▶ [Goal] Reproduce every one of the lines below without changes, leaving out the pictures.

▶ [The records]
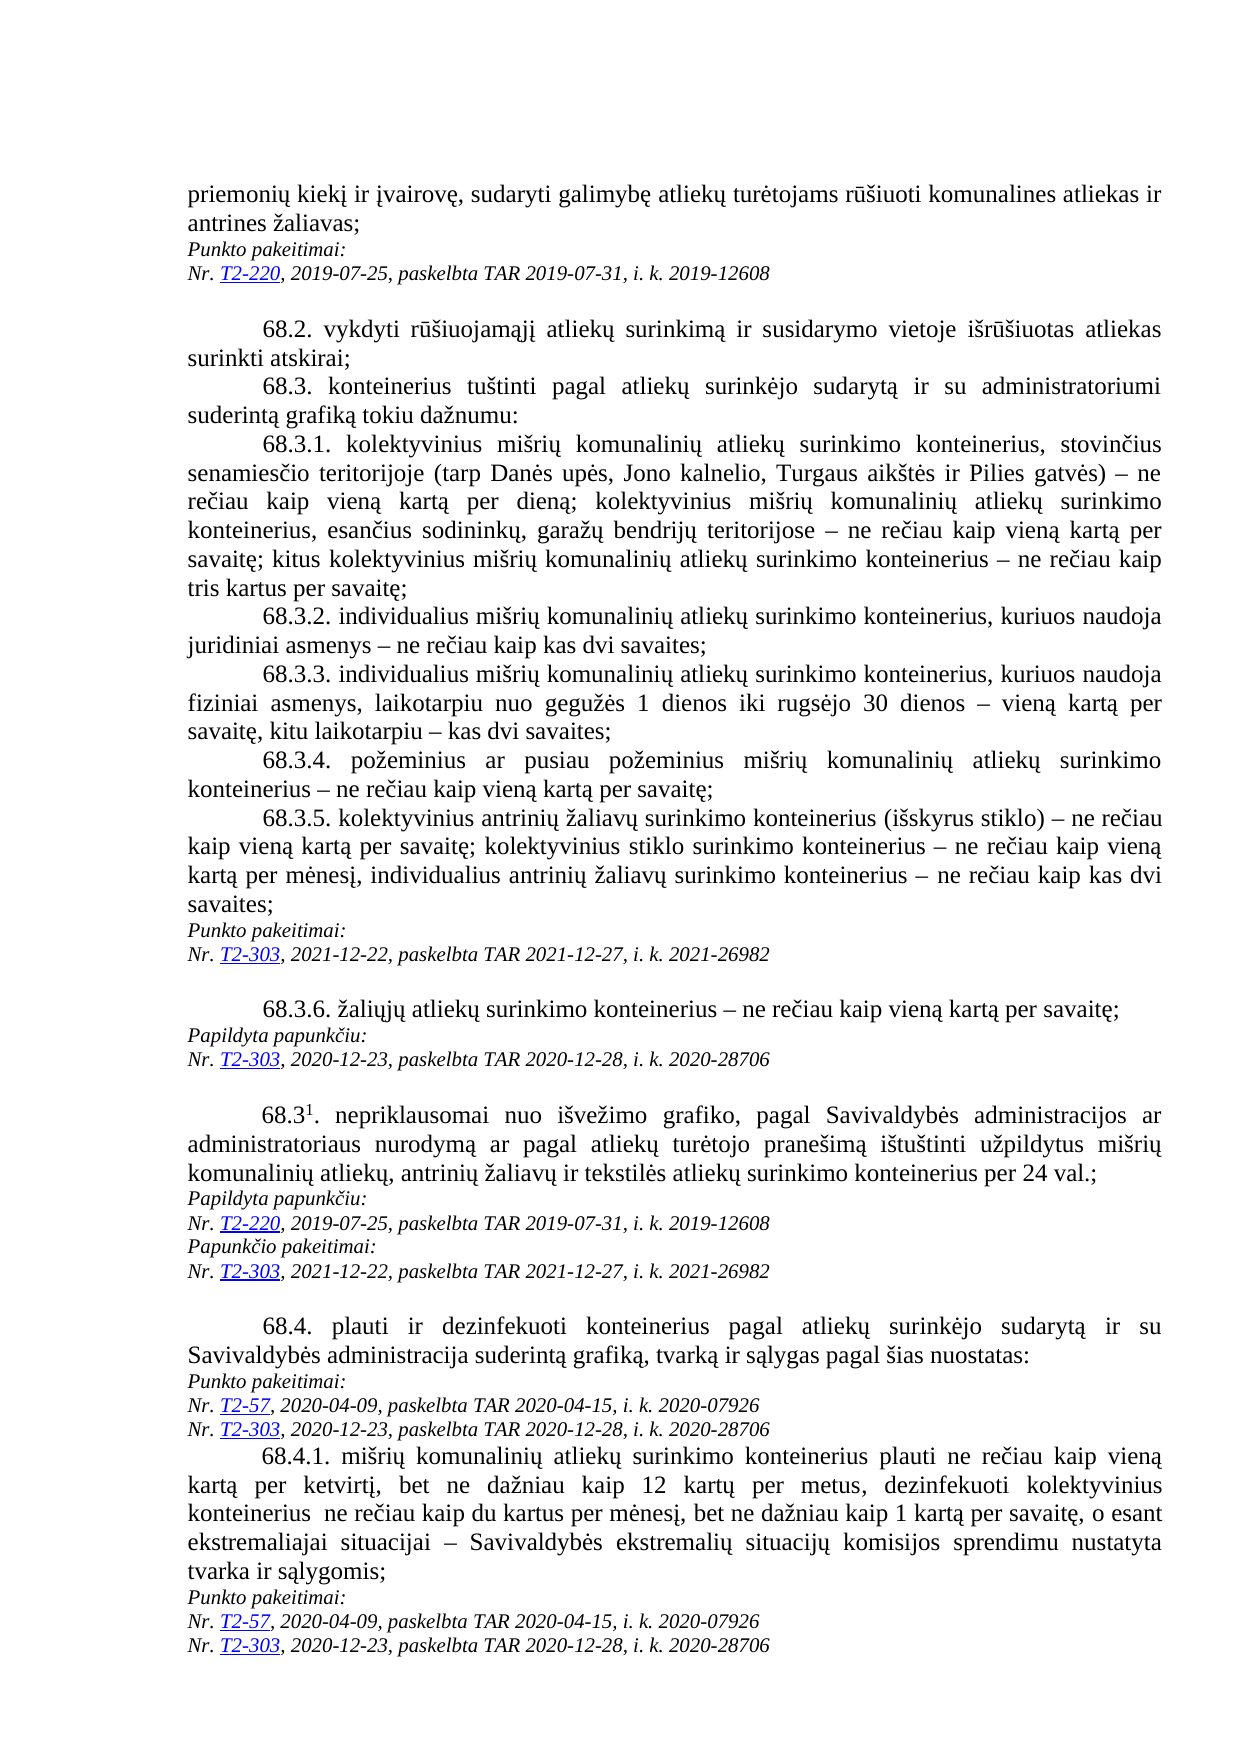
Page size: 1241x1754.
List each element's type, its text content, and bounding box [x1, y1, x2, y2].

text priemonių kiekį ir įvairovę, sudaryti galimybę atliekų turėtojams rūšiuoti komunalines atliekas ir antrines žaliavas; [187, 179, 1162, 237]
text 68.4.1. mišrių komunalinių atliekų surinkimo konteinerius plauti ne rečiau kaip vieną kartą per ketvirtį, bet ne dažniau kaip 12 kartų per metus, dezinfekuoti kolektyvinius konteinerius ne rečiau kaip du kartus per mėnesį, bet ne dažniau kaip 1 kartą per savaitę, o esant ekstremaliajai situacijai – Savivaldybės ekstremalių situacijų komisijos sprendimu nustatyta tvarka ir sąlygomis; [187, 1441, 1162, 1585]
text 68.2. vykdyti rūšiuojamąjį atliekų surinkimą ir susidarymo vietoje išrūšiuotas atliekas surinkti atskirai; [187, 314, 1162, 371]
text Punkto pakeitimai: [187, 1585, 1162, 1609]
text Nr. T2-57, 2020-04-09, paskelbta TAR 2020-04-15, i. k. 2020-07926 [187, 1393, 1162, 1417]
text Nr. T2-57, 2020-04-09, paskelbta TAR 2020-04-15, i. k. 2020-07926 [187, 1609, 1162, 1633]
text Nr. T2-303, 2020-12-23, paskelbta TAR 2020-12-28, i. k. 2020-28706 [187, 1047, 1162, 1071]
text 68.3.2. individualius mišrių komunalinių atliekų surinkimo konteinerius, kuriuos naudoja juridiniai asmenys – ne rečiau kaip kas dvi savaites; [187, 601, 1162, 659]
text Nr. T2-220, 2019-07-25, paskelbta TAR 2019-07-31, i. k. 2019-12608 [187, 261, 1162, 285]
text 68.4. plauti ir dezinfekuoti konteinerius pagal atliekų surinkėjo sudarytą ir su Savivaldybės administracija suderintą grafiką, tvarką ir sąlygas pagal šias nuostatas: [187, 1311, 1162, 1369]
text 68.3.5. kolektyvinius antrinių žaliavų surinkimo konteinerius (išskyrus stiklo) – ne rečiau kaip vieną kartą per savaitę; kolektyvinius stiklo surinkimo konteinerius – ne rečiau kaip vieną kartą per mėnesį, individualius antrinių žaliavų surinkimo konteinerius – ne rečiau kaip kas dvi savaites; [187, 803, 1162, 918]
text 68.3. konteinerius tuštinti pagal atliekų surinkėjo sudarytą ir su administratoriumi suderintą grafiką tokiu dažnumu: [187, 371, 1162, 429]
text 68.3.6. žaliųjų atliekų surinkimo konteinerius – ne rečiau kaip vieną kartą per savaitę; [187, 994, 1162, 1023]
text Punkto pakeitimai: [187, 1369, 1162, 1393]
text Punkto pakeitimai: [187, 237, 1162, 261]
text Nr. T2-303, 2020-12-23, paskelbta TAR 2020-12-28, i. k. 2020-28706 [187, 1417, 1162, 1441]
text Papildyta papunkčiu: [187, 1186, 1162, 1210]
text 68.3.4. požeminius ar pusiau požeminius mišrių komunalinių atliekų surinkimo konteinerius – ne rečiau kaip vieną kartą per savaitę; [187, 745, 1162, 803]
text Papunkčio pakeitimai: [187, 1234, 1162, 1258]
text Nr. T2-303, 2021-12-22, paskelbta TAR 2021-12-27, i. k. 2021-26982 [187, 1258, 1162, 1283]
text Punkto pakeitimai: [187, 918, 1162, 942]
text Nr. T2-220, 2019-07-25, paskelbta TAR 2019-07-31, i. k. 2019-12608 [187, 1210, 1162, 1234]
text 68.31. nepriklausomai nuo išvežimo grafiko, pagal Savivaldybės administracijos ar administratoriaus nurodymą ar pagal atliekų turėtojo pranešimą ištuštinti užpildytus mišrių komunalinių atliekų, antrinių žaliavų ir tekstilės atliekų surinkimo konteinerius per 24 val.; [187, 1100, 1162, 1186]
text 68.3.3. individualius mišrių komunalinių atliekų surinkimo konteinerius, kuriuos naudoja fiziniai asmenys, laikotarpiu nuo gegužės 1 dienos iki rugsėjo 30 dienos – vieną kartą per savaitę, kitu laikotarpiu – kas dvi savaites; [187, 659, 1162, 745]
text Nr. T2-303, 2021-12-22, paskelbta TAR 2021-12-27, i. k. 2021-26982 [187, 942, 1162, 966]
text Papildyta papunkčiu: [187, 1023, 1162, 1047]
text Nr. T2-303, 2020-12-23, paskelbta TAR 2020-12-28, i. k. 2020-28706 [187, 1633, 1162, 1657]
text 68.3.1. kolektyvinius mišrių komunalinių atliekų surinkimo konteinerius, stovinčius senamiesčio teritorijoje (tarp Danės upės, Jono kalnelio, Turgaus aikštės ir Pilies gatvės) – ne rečiau kaip vieną kartą per dieną; kolektyvinius mišrių komunalinių atliekų surinkimo konteinerius, esančius sodininkų, garažų bendrijų teritorijose – ne rečiau kaip vieną kartą per savaitę; kitus kolektyvinius mišrių komunalinių atliekų surinkimo konteinerius – ne rečiau kaip tris kartus per savaitę; [187, 429, 1162, 601]
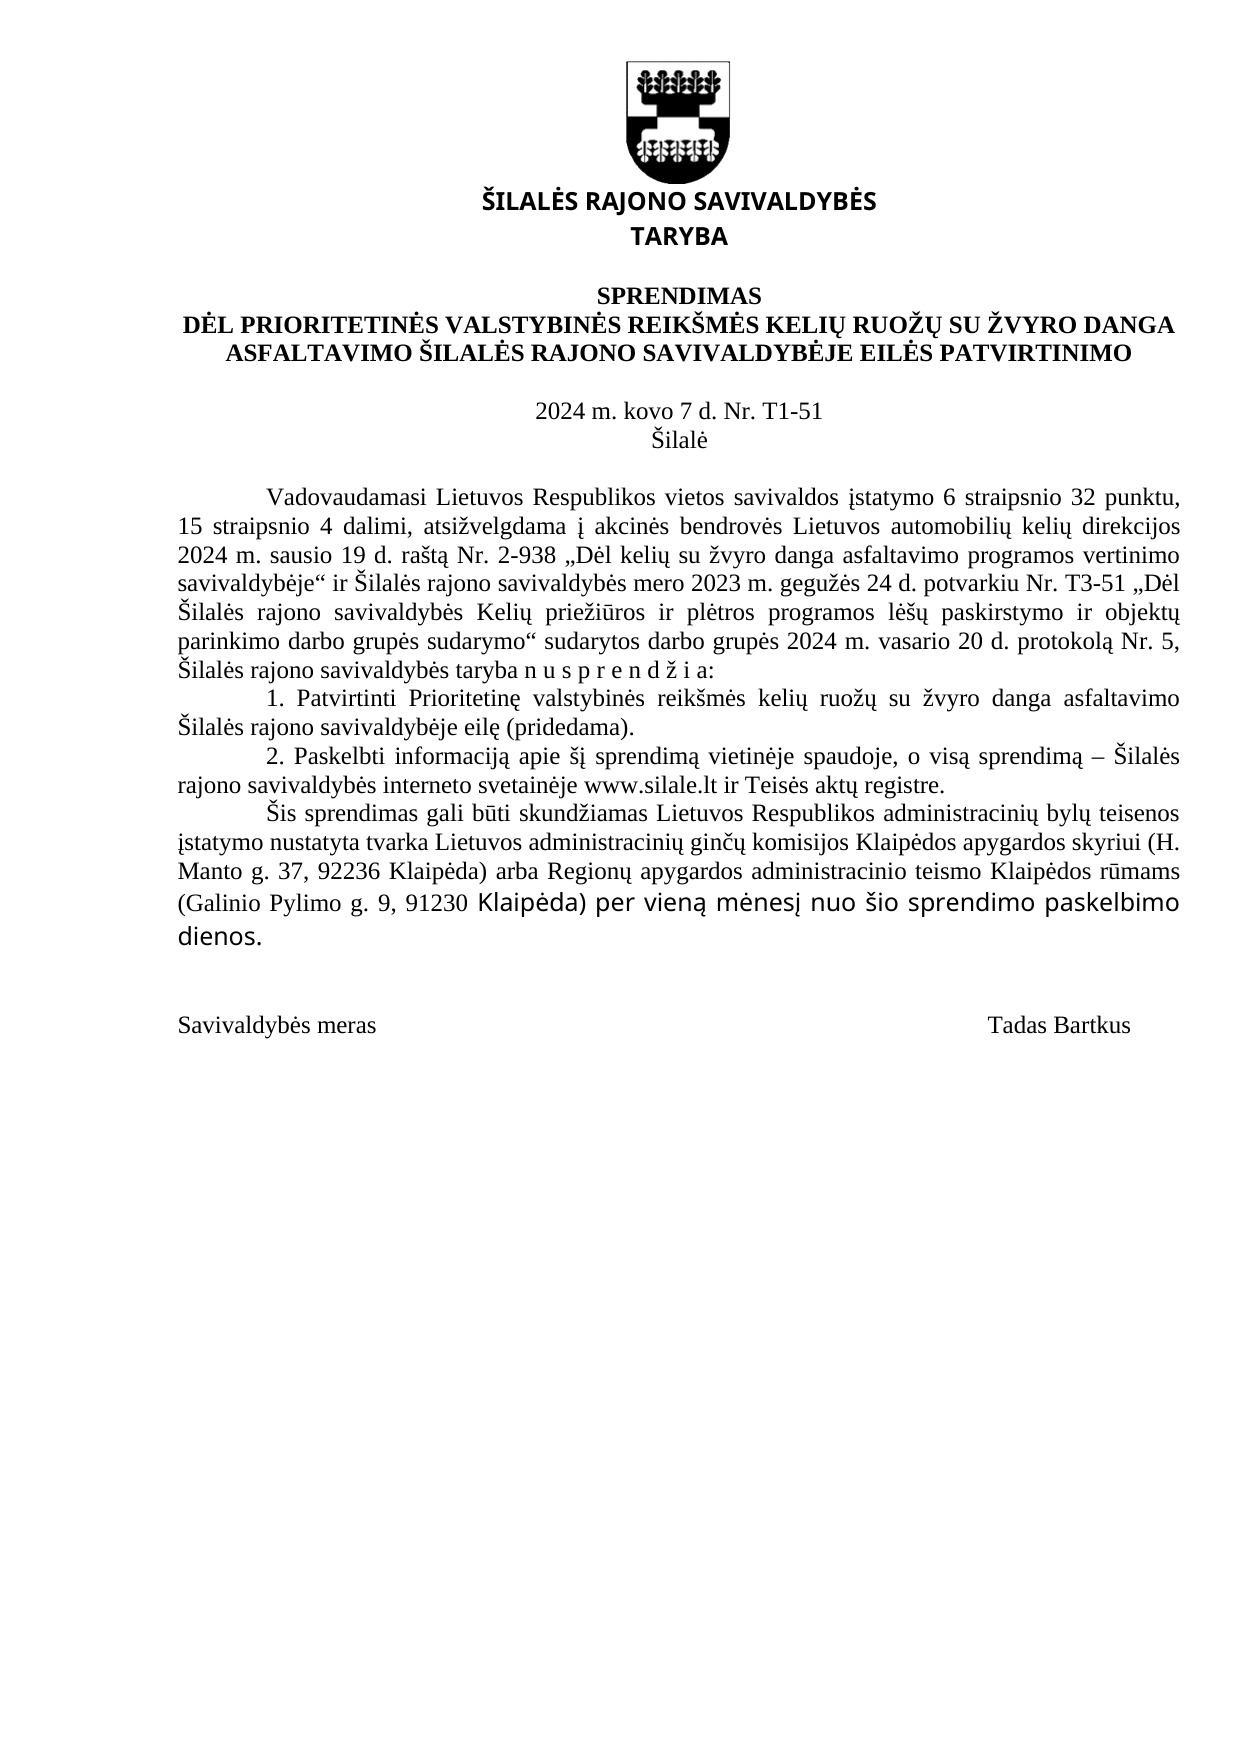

▶ [Solution]
Page size: 1241x1754.
List each element's type, its text content, and bounding box [x1, y1, x2, y2].

text priemonių kiekį ir įvairovę, sudaryti galimybę atliekų turėtojams rūšiuoti komunalines atliekas ir antrines žaliavas; [187, 179, 1162, 237]
text 68.4.1. mišrių komunalinių atliekų surinkimo konteinerius plauti ne rečiau kaip vieną kartą per ketvirtį, bet ne dažniau kaip 12 kartų per metus, dezinfekuoti kolektyvinius konteinerius ne rečiau kaip du kartus per mėnesį, bet ne dažniau kaip 1 kartą per savaitę, o esant ekstremaliajai situacijai – Savivaldybės ekstremalių situacijų komisijos sprendimu nustatyta tvarka ir sąlygomis; [187, 1441, 1162, 1585]
text 68.2. vykdyti rūšiuojamąjį atliekų surinkimą ir susidarymo vietoje išrūšiuotas atliekas surinkti atskirai; [187, 314, 1162, 371]
text Punkto pakeitimai: [187, 1585, 1162, 1609]
text Nr. T2-57, 2020-04-09, paskelbta TAR 2020-04-15, i. k. 2020-07926 [187, 1393, 1162, 1417]
text Nr. T2-57, 2020-04-09, paskelbta TAR 2020-04-15, i. k. 2020-07926 [187, 1609, 1162, 1633]
text Nr. T2-303, 2020-12-23, paskelbta TAR 2020-12-28, i. k. 2020-28706 [187, 1047, 1162, 1071]
text 68.3.2. individualius mišrių komunalinių atliekų surinkimo konteinerius, kuriuos naudoja juridiniai asmenys – ne rečiau kaip kas dvi savaites; [187, 601, 1162, 659]
text Nr. T2-220, 2019-07-25, paskelbta TAR 2019-07-31, i. k. 2019-12608 [187, 261, 1162, 285]
text 68.4. plauti ir dezinfekuoti konteinerius pagal atliekų surinkėjo sudarytą ir su Savivaldybės administracija suderintą grafiką, tvarką ir sąlygas pagal šias nuostatas: [187, 1311, 1162, 1369]
text 68.3.5. kolektyvinius antrinių žaliavų surinkimo konteinerius (išskyrus stiklo) – ne rečiau kaip vieną kartą per savaitę; kolektyvinius stiklo surinkimo konteinerius – ne rečiau kaip vieną kartą per mėnesį, individualius antrinių žaliavų surinkimo konteinerius – ne rečiau kaip kas dvi savaites; [187, 803, 1162, 918]
text 68.3. konteinerius tuštinti pagal atliekų surinkėjo sudarytą ir su administratoriumi suderintą grafiką tokiu dažnumu: [187, 371, 1162, 429]
text 68.3.6. žaliųjų atliekų surinkimo konteinerius – ne rečiau kaip vieną kartą per savaitę; [187, 994, 1162, 1023]
text Punkto pakeitimai: [187, 1369, 1162, 1393]
text Punkto pakeitimai: [187, 237, 1162, 261]
text Nr. T2-303, 2020-12-23, paskelbta TAR 2020-12-28, i. k. 2020-28706 [187, 1417, 1162, 1441]
text Papildyta papunkčiu: [187, 1186, 1162, 1210]
text 68.3.4. požeminius ar pusiau požeminius mišrių komunalinių atliekų surinkimo konteinerius – ne rečiau kaip vieną kartą per savaitę; [187, 745, 1162, 803]
text Papunkčio pakeitimai: [187, 1234, 1162, 1258]
text Nr. T2-303, 2021-12-22, paskelbta TAR 2021-12-27, i. k. 2021-26982 [187, 1258, 1162, 1283]
text Punkto pakeitimai: [187, 918, 1162, 942]
text Nr. T2-220, 2019-07-25, paskelbta TAR 2019-07-31, i. k. 2019-12608 [187, 1210, 1162, 1234]
text 68.31. nepriklausomai nuo išvežimo grafiko, pagal Savivaldybės administracijos ar administratoriaus nurodymą ar pagal atliekų turėtojo pranešimą ištuštinti užpildytus mišrių komunalinių atliekų, antrinių žaliavų ir tekstilės atliekų surinkimo konteinerius per 24 val.; [187, 1100, 1162, 1186]
text 68.3.3. individualius mišrių komunalinių atliekų surinkimo konteinerius, kuriuos naudoja fiziniai asmenys, laikotarpiu nuo gegužės 1 dienos iki rugsėjo 30 dienos – vieną kartą per savaitę, kitu laikotarpiu – kas dvi savaites; [187, 659, 1162, 745]
text Nr. T2-303, 2021-12-22, paskelbta TAR 2021-12-27, i. k. 2021-26982 [187, 942, 1162, 966]
text Papildyta papunkčiu: [187, 1023, 1162, 1047]
text Nr. T2-303, 2020-12-23, paskelbta TAR 2020-12-28, i. k. 2020-28706 [187, 1633, 1162, 1657]
text 68.3.1. kolektyvinius mišrių komunalinių atliekų surinkimo konteinerius, stovinčius senamiesčio teritorijoje (tarp Danės upės, Jono kalnelio, Turgaus aikštės ir Pilies gatvės) – ne rečiau kaip vieną kartą per dieną; kolektyvinius mišrių komunalinių atliekų surinkimo konteinerius, esančius sodininkų, garažų bendrijų teritorijose – ne rečiau kaip vieną kartą per savaitę; kitus kolektyvinius mišrių komunalinių atliekų surinkimo konteinerius – ne rečiau kaip tris kartus per savaitę; [187, 429, 1162, 601]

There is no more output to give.